• [Passage shown]
Randomized Algorithms

Quickselect

Partition the array around a pivot (like quicksort) but only recurse into the half containing the k-th element. O(n) average time for finding the k-th largest/smallest element.

Quickselect

Suppose you need the kth smallest element in an unsorted array. The naive approach, sorting the whole array and then indexing at k, costs $O(n \log n)$ . But sorting does far more work than necessary: it orders every element, while you only care about one. Quickselect exploits this observation to find the kth smallest in $O(n)$ average time, throwing away roughly half the problem at each step rather than sorting anything.

• [Exercises]
A) List every running time the Quickselect page states, and say what each one describes.
B) Write out the part of the Quickselect page starting at "Suppose you need" and ending at "than sorting anything.".
The records that come next are from a different source than the Quickselect page.

• [Entries supplied]
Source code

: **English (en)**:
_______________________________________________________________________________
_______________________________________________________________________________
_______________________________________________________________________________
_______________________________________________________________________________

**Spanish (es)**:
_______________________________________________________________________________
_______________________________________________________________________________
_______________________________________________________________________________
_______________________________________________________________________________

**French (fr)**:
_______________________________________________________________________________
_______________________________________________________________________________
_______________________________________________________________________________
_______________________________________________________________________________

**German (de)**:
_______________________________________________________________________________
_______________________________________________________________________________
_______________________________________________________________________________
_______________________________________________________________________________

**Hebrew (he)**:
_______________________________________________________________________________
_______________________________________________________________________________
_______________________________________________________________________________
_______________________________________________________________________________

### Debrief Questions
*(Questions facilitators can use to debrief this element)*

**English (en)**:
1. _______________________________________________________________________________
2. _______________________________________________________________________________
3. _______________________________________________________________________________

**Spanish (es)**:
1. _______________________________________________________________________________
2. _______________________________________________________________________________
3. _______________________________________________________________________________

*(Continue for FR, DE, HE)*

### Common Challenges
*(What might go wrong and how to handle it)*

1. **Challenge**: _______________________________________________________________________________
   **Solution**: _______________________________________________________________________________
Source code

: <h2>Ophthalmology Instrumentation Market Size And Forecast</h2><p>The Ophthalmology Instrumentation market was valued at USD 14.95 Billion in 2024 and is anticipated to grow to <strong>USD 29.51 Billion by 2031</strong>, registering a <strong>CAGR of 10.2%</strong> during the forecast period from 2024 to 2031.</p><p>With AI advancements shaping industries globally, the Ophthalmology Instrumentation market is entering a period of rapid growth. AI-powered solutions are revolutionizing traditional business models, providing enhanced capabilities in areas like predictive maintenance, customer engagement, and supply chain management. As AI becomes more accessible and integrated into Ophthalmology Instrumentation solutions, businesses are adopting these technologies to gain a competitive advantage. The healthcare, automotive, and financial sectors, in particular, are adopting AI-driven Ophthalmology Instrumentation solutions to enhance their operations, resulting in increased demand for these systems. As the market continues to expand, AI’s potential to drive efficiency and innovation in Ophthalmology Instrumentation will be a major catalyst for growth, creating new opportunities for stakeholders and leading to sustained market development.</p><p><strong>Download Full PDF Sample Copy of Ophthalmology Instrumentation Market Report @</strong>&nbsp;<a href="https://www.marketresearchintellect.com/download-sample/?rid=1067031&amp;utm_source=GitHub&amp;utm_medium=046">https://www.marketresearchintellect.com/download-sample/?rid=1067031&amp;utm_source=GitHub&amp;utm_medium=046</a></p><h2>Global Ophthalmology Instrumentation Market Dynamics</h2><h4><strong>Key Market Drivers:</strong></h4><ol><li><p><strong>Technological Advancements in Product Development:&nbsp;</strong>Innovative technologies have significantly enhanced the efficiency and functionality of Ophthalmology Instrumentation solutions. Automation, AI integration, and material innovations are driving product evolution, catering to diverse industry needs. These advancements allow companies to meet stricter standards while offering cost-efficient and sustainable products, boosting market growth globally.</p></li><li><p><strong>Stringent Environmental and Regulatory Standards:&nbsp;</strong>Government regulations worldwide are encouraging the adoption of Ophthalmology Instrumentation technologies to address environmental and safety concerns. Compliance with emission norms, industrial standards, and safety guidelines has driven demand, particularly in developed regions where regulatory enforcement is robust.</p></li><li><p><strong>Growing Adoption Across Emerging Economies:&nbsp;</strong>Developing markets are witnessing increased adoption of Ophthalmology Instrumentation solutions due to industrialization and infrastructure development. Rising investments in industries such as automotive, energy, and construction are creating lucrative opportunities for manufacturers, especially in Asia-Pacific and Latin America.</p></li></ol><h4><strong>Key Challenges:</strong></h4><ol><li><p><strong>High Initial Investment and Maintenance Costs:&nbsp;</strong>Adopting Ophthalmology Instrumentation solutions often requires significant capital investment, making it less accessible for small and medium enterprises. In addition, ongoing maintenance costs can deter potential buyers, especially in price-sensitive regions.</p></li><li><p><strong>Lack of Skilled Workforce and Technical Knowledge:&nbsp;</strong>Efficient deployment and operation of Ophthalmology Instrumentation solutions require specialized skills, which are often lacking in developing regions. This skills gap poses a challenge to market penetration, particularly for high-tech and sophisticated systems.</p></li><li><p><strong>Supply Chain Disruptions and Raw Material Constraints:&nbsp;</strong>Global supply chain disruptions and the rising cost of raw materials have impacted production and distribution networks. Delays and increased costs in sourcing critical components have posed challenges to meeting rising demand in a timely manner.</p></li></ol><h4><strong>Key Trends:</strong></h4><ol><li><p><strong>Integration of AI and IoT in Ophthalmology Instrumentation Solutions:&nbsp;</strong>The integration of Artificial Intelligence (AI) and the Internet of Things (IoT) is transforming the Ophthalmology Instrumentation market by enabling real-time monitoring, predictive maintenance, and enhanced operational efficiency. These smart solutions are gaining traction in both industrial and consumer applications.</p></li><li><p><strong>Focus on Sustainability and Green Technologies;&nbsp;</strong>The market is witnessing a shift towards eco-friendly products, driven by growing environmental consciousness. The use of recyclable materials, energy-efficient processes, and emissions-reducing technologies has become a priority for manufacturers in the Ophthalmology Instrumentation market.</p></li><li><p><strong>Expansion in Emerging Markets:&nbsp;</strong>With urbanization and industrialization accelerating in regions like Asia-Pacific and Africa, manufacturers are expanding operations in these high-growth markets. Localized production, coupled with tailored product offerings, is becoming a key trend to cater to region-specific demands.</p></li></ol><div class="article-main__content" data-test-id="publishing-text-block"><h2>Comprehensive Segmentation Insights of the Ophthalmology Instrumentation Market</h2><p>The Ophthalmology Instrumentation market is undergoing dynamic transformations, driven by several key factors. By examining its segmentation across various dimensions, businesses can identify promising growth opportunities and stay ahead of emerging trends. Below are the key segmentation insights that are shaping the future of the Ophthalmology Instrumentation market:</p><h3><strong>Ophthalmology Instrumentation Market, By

• [Answers given]
A)
- O(n) average time: finding the k-th largest/smallest element by partitioning around a pivot and recursing into only one half
- O(n log n): the naive approach of sorting the whole array and then indexing at k
- O(n) average time: Quickselect finding the kth smallest element

B)
Suppose you need the kth smallest element in an unsorted array. The naive approach, sorting the whole array and then indexing at k, costs $O(n \log n)$ . But sorting does far more work than necessary: it orders every element, while you only care about one. Quickselect exploits this observation to find the kth smallest in $O(n)$ average time, throwing away roughly half the problem at each step rather than sorting anything.